*** Data for analysis ***

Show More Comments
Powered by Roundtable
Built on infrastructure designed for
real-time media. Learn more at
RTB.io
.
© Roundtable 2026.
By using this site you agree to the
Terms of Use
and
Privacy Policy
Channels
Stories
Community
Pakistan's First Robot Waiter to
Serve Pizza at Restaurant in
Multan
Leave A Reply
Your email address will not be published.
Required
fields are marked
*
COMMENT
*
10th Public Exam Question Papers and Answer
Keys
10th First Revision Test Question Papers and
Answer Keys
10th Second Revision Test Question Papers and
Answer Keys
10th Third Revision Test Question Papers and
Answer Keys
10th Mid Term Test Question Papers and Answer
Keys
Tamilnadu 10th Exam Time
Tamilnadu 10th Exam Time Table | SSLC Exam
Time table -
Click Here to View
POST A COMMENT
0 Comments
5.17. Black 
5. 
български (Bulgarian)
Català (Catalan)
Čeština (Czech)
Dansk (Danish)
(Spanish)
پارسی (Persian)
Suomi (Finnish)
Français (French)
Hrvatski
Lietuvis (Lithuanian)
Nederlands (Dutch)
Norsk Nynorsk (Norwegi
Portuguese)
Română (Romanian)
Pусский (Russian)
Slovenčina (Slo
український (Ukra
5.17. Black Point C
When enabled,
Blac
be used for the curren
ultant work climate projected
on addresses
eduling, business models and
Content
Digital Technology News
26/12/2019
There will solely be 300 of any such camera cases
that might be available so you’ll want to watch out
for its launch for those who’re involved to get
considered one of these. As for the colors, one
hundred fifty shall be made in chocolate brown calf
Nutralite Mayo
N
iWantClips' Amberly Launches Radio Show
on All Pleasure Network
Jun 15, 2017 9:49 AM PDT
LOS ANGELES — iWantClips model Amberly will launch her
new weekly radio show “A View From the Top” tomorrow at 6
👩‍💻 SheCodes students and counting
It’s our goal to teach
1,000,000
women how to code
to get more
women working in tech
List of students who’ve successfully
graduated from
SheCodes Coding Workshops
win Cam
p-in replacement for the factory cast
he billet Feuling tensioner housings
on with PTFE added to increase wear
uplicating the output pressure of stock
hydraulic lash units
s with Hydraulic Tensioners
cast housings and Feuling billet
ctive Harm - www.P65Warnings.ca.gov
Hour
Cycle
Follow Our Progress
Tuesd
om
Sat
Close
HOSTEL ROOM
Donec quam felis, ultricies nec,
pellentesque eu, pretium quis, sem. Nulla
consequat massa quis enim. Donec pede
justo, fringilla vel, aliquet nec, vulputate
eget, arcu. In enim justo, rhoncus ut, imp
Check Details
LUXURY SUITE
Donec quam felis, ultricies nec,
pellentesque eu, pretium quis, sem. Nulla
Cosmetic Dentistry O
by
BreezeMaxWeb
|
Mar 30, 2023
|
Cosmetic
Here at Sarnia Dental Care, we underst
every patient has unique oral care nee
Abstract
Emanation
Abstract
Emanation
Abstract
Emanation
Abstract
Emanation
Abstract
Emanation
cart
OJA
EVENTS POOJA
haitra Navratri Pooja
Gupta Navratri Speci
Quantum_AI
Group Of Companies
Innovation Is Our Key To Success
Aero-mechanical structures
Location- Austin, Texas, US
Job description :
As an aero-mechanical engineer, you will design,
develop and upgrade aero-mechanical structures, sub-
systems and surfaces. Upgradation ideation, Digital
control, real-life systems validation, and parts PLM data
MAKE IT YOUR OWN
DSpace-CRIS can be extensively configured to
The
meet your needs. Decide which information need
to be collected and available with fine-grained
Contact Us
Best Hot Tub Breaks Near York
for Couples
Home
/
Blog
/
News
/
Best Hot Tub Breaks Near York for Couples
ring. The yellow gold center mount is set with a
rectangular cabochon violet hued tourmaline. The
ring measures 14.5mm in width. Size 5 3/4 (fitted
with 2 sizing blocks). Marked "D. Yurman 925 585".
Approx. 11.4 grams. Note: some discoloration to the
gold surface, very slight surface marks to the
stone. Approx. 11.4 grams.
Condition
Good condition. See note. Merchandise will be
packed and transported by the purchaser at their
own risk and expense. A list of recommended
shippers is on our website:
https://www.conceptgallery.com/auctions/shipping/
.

*** End of Data for analysis ***

■ What the exercise asks:
Determine how many lines in the listing above contain "iWantClips", giving the number and no other words.

■ Written answer:
2